* **Fragmento para leer**:
▼

Lo mejor de esas vacaciones fue sentir a mamá, sus abrazos, besos y caricias, lo extraño fue escuchar su cambiada voz. Supe que mamá había enfermado de la garganta por todo lo que implicó emocionalmente mi partida de casa, ella perdió la voz un tiempo y la fue recuperando con dificultad. Siempre pensé que perdió la voz por no gritarme que me quedara, por no suplicar que desistiera, ese fue uno de los precios que pagó para no cortar mis alas.
En este análisis retrospectivo confirmo que fui (y soy) una persona valiente y decidida, pero en ese entonces fue más valiente mi madre. Una vez más corroboro que la escuela es el lugar donde recibimos una instrucción académica y una educación curricular, sí, pero la principal labor es de los padres, de su presencia o ausencia, de sus valores, congruencia y entereza depende mucho del rumbo que tome la vida de sus hijos.

▲

* **Qué se pide**:
Según el fragmento para leer, ¿qué le ocurrió a la voz de la madre tras la partida de casa?

* **Datos disponibles**:
▼

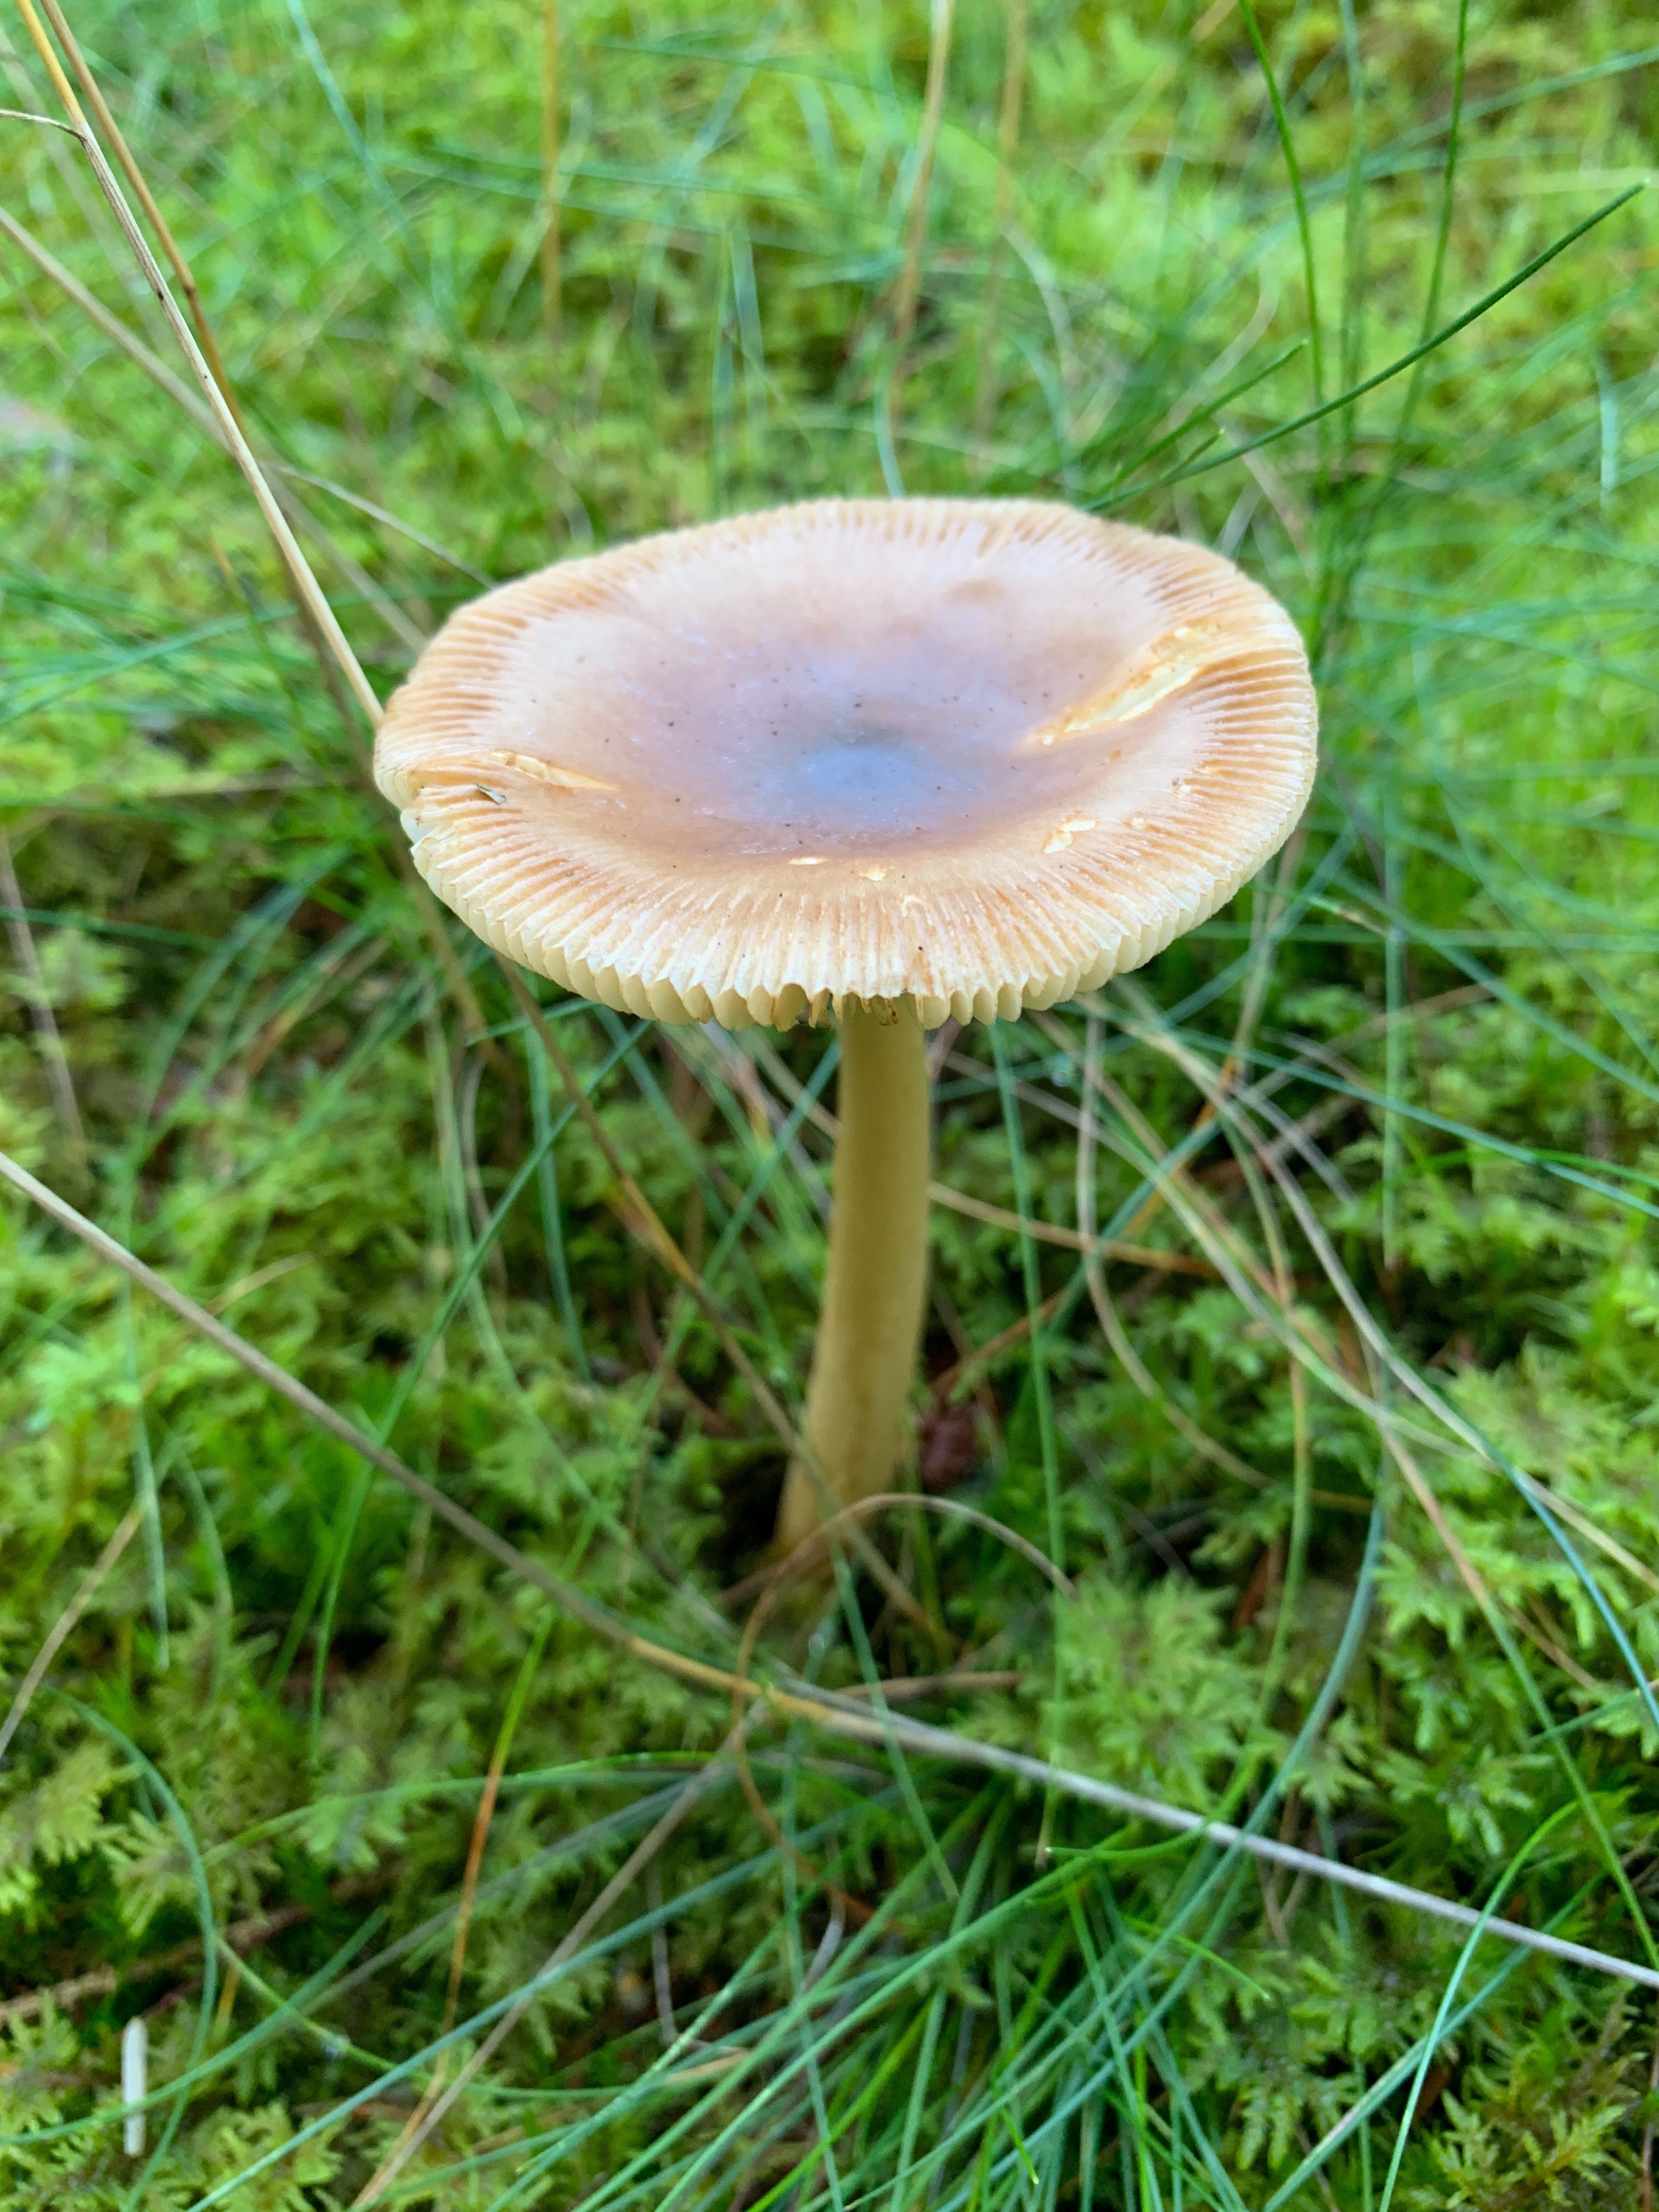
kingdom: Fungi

▲

* **Respuesta del ejercicio**:
La perdió durante un tiempo y la fue recuperando con dificultad.